The extent of the development of dysplasia and the resulting clinical symptoms can be significantly reduced. The solution lies in proper nutrition.
The development of dysplasia is fundamentally attributed to genetic reasons. In the case of dogs inheriting genetically inappropriate hip joint formation, the extent of the disease development and the clinical symptoms arising from it can be adversely affected by improper nutrition.
Incorrect nutrition can contribute to the development of dysplasia and worsen an existing condition, but it is never the sole cause of the disease.
The two most significant nutritional errors are protein and calcium overfeeding.
Feeding a higher proportion of both protein and calcium than the recommended amount, i.e., higher than the quantity present in high-quality food, leads to excessively rapid, premature growth of long tubular bones. The soft tissue components of the joints and the development of muscles cannot keep up with the excessive bone growth. Consequently, loose joint formation, muscle deficits, and movement disorders may occur, providing an ideal basis for the development and deterioration of the disease. Calcium and protein overfeeding can also fundamentally contribute to the development of other musculoskeletal diseases such as periostitis, joint cartilage separations (OCD), elbow dysplasia, etc.
- To avoid protein overdose, only feed your dog the amount of food specified on the packaging of dog food during the growth stage. If the dog eats anything else besides this, the additional food should be relatively low in protein (meat), and the little protein (meat) it contains should be of good quality, such as lean meat. Any excess food should be rich in fiber (vegetable fibers, rice, vegetables).
- To prevent calcium overdose, do not use additional bone-strengthening supplements alongside complete food, as so-called complete dog foods already contain a large amount of bone-strengthening agents. It is also crucial that when feeding mixed or non-complete dog food or canned food, only use registered, available at veterinarians or pet stores, bone-strengthening supplements as calcium supplements. The calcium-phosphorus ratio of bone-strengthening powders and tablets used for human medical purposes in regular pharmacies is not suitable for dogs; never use such products! It is also important to use bone-strengthening tablets for calcium supplementation only in a course-like manner. Do not use them continuously for months, as this can lead to calcium overdose.
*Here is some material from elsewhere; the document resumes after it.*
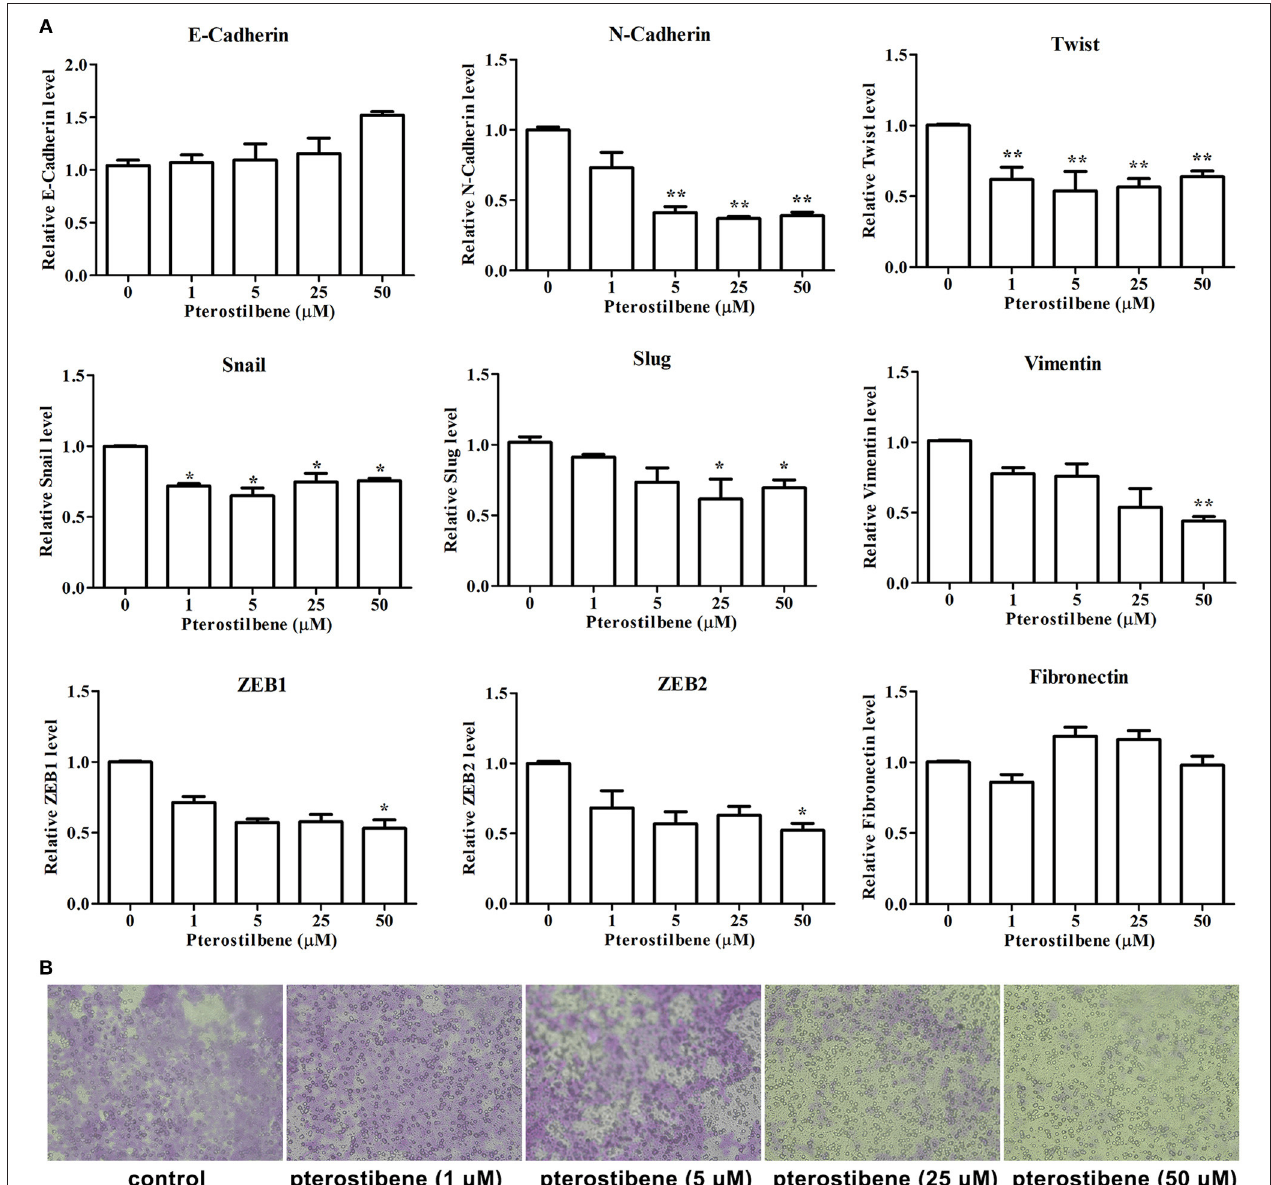
FIGURE 6 | Pterostilbene reduced EMT and migration. (A) Pterostilbene regulated the expression of EMT-related genes. Gene expression in cells treated with pterostilbene at different concentrations for 24h was calculated using qRT-PCR. Reported values are mean ± SEM. * p < 0.05 and ** p < 0.01, indicate significant differences compared with the control group. (B) Cell migration examined by Transwell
When using the tablets, it is advisable to use the lower dosage recommended on the box.
It is important to note that the above applies only to genuinely high-quality, complete dog foods!
Supplements for Proper Nutrition
To contribute to the healthy development of joint cartilage, two types of (osteoarthritis inhibiting) substances available in the veterinary market can be used. These are glucosamine and chondroitin sulfate.
Glucosamine is present in numerous animal medicines and dietary supplements. These products are generally distinguished by the concentration of glucosamine contained in them and their absorption.
Chondroitin sulfate is present in only a few veterinary preparations.
These cartilage-building substances, once incorporated into the joint cartilage, enhance its resistance and improve its regenerative ability. Ideally, when using these products, do not use similar human preparations with the same active ingredients, as their absorption and effectiveness in dogs are not precisely known.